• Description of the task: All lines below must be repeated exactly, with the pictures omitted.

━━ Entries provided ━━

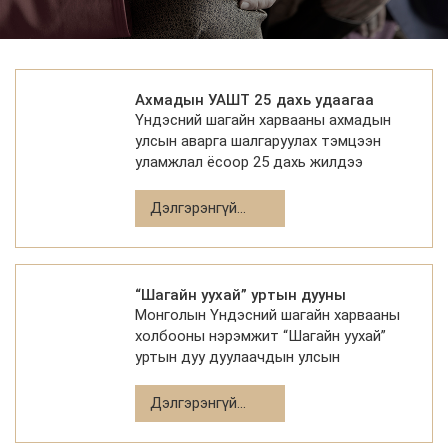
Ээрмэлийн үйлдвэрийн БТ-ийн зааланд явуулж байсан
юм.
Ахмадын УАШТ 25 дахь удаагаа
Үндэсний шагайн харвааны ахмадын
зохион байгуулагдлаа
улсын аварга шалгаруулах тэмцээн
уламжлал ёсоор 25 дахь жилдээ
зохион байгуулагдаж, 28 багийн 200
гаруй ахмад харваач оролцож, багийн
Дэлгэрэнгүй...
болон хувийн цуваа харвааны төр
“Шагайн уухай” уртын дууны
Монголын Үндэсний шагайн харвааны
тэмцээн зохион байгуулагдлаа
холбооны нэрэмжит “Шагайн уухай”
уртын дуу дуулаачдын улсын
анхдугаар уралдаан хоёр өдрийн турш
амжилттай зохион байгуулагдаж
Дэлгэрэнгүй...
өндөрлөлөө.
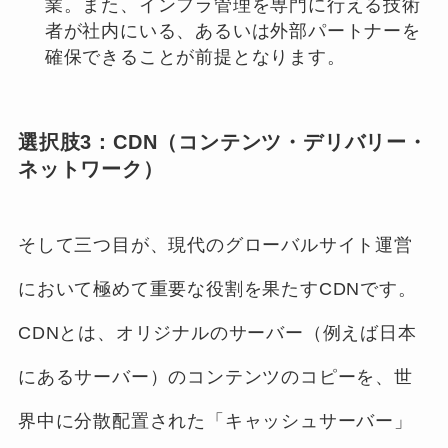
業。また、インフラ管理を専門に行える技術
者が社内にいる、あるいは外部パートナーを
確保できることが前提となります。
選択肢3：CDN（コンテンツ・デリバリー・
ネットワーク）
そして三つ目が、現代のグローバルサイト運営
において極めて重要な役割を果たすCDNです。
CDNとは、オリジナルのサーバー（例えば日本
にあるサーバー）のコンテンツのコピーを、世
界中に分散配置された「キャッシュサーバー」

━━━

• Your response:
Ээрмэлийн үйлдвэрийн БТ-ийн зааланд явуулж байсан
юм.
Ахмадын УАШТ 25 дахь удаагаа
Үндэсний шагайн харвааны ахмадын
зохион байгуулагдлаа
улсын аварга шалгаруулах тэмцээн
уламжлал ёсоор 25 дахь жилдээ
зохион байгуулагдаж, 28 багийн 200
гаруй ахмад харваач оролцож, багийн
Дэлгэрэнгүй...
болон хувийн цуваа харвааны төр
“Шагайн уухай” уртын дууны
Монголын Үндэсний шагайн харвааны
тэмцээн зохион байгуулагдлаа
холбооны нэрэмжит “Шагайн уухай”
уртын дуу дуулаачдын улсын
анхдугаар уралдаан хоёр өдрийн турш
амжилттай зохион байгуулагдаж
Дэлгэрэнгүй...
өндөрлөлөө.
業。また、インフラ管理を専門に行える技術
者が社内にいる、あるいは外部パートナーを
確保できることが前提となります。
選択肢3：CDN（コンテンツ・デリバリー・
ネットワーク）
そして三つ目が、現代のグローバルサイト運営
において極めて重要な役割を果たすCDNです。
CDNとは、オリジナルのサーバー（例えば日本
にあるサーバー）のコンテンツのコピーを、世
界中に分散配置された「キャッシュサーバー」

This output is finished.